**WORK TO BE COMPLETED:** In the entries below, find the line with "fabricante de cozinha" and the line with "quanto custa cozinha". Print those two and everything between them exactly, and nothing else.

**RECORD SET:**
______
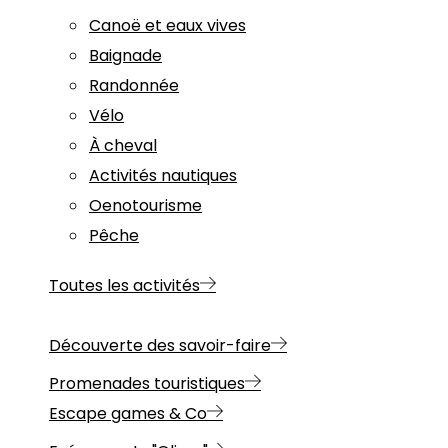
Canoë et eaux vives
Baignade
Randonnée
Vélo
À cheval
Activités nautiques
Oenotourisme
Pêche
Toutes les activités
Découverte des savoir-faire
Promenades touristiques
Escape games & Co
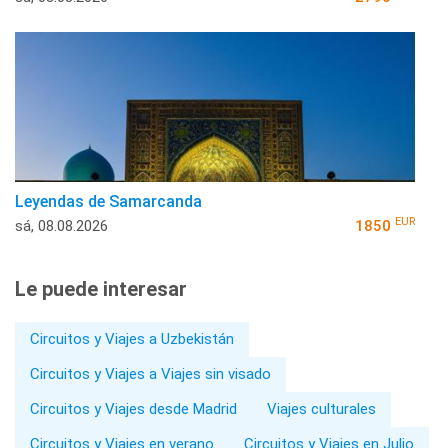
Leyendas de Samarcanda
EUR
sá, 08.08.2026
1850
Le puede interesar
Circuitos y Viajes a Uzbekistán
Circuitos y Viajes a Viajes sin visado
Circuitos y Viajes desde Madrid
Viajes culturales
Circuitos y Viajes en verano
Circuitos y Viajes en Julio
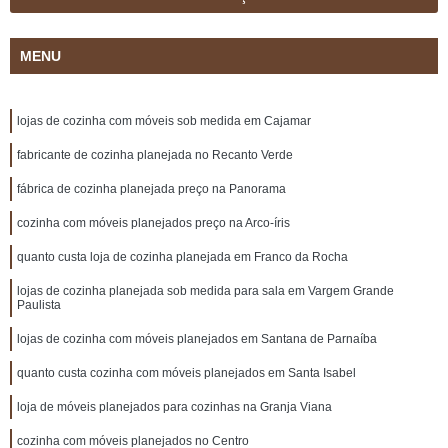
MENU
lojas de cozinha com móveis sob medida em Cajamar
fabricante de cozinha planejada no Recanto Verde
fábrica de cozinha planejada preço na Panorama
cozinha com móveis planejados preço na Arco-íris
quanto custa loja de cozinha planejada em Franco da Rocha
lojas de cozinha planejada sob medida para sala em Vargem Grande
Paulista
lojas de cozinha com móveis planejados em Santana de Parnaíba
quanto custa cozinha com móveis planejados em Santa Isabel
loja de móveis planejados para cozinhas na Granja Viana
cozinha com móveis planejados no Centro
______
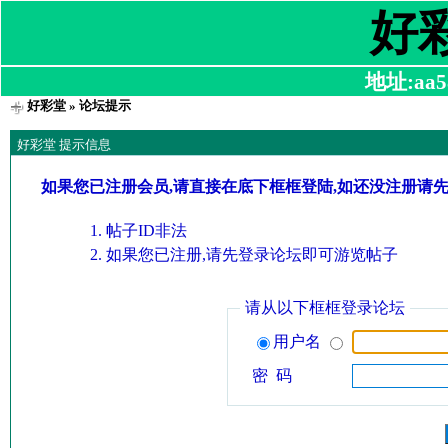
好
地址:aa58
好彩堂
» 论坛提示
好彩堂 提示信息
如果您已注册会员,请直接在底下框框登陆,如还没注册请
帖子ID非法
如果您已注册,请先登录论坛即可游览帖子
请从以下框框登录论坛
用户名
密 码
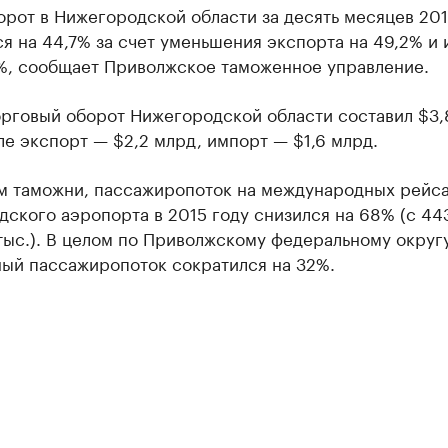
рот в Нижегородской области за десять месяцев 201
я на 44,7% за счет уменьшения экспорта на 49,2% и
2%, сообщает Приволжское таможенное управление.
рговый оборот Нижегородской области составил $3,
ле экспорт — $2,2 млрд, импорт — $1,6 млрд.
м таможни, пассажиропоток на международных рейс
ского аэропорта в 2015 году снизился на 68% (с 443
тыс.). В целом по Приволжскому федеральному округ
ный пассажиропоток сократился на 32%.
______
**RESULT OF THE EXERCISE:**
fabricante de cozinha planejada no Recanto Verde
fábrica de cozinha planejada preço na Panorama
cozinha com móveis planejados preço na Arco-íris
quanto custa loja de cozinha planejada em Franco da Rocha
lojas de cozinha planejada sob medida para sala em Vargem Grande
Paulista
lojas de cozinha com móveis planejados em Santana de Parnaíba
quanto custa cozinha com móveis planejados em Santa Isabel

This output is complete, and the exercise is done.